__WHAT YOU NEED TO DO__:
**a)** Write out word for word the portion of the passage on experience design starting with "More fundamentally still, if" and going on through "designer to affect.".
**b)** Name every product or service that the passage on experience design refers to by name.

__TEXT PASSAGE__:
===============

Is Trainaway a complete disaster? No: at the end of the day, what you get for your money is still a perfectly serviceable array of running shoes and clothes. But it’s unclear, at best, if there’s actually any enhanced value to the consumer as a result of all the experience-design trappings. When so much time and effort are lavished on product, on advertising, on the design of a Web site, on maps and audioguides and other collateral, shouldn’t the ROI on tying these things together be more self-evident?
More fundamentally still, if the entire aim of the product/service is allowing you to maintain your fitness routine while travelling (“[m]ost often, even the best intentions result in gear that’s left idle, never making its way out of the suitcase”), we should ask ourselves whether design is even an appropriate response. This may simply be an issue that’s beyond the ability of an experience designer to affect.
So what might a more approproate ambit for design look like, in the context of complex networked product/service ecologies? How might someone interested in providing people with consistently high-quality experiences address the problems of overly brittle planning suffered, to different degrees, by Nike+, Acela and Trainaway? Some useful hints might be gleaned from domains as close to design as architecture – and as seemingly distant as cybernetics.
Conversations, not control
We’ve seen that highly designed experiences tend to suffer from a consistent range of limitations: physical components that are brittle, unreliable, or not delivered to specification to begin with; difficulties integrating those components with online environments, with desktop or mobile applications, and with human participants; and finally, the inherent unpredictability of any attempt to maintain consistent feel across technosocial systems of heterogeneous type and nature.
Could it be that more headway will ultimately be made when designers conceive of desired experiences as overarching but essentially open narratives, into which individual consumers can insert or demount components at will?
In architecture, the idea of maintaining precise control over the specification of an infrastructural framework, while ceding control over local circumstances to the user, is one with a respectable pedigree, so much so that it has historically appeared in a variety of places, times and guises.

===============

__INPUT DATA__:
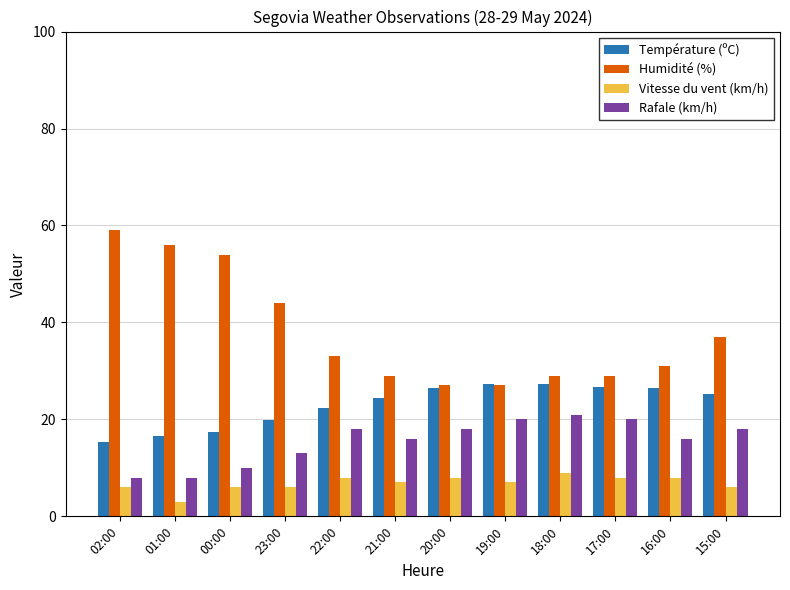

What is the maximum value shown in the chart?

59.0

===============

__PER-TASK ANSWERS__:
**a)**
More fundamentally still, if the entire aim of the product/service is allowing you to maintain your fitness routine while travelling (“[m]ost often, even the best intentions result in gear that’s left idle, never making its way out of the suitcase”), we should ask ourselves whether design is even an appropriate response. This may simply be an issue that’s beyond the ability of an experience designer to affect.

**b)**
Trainaway
Nike+
Acela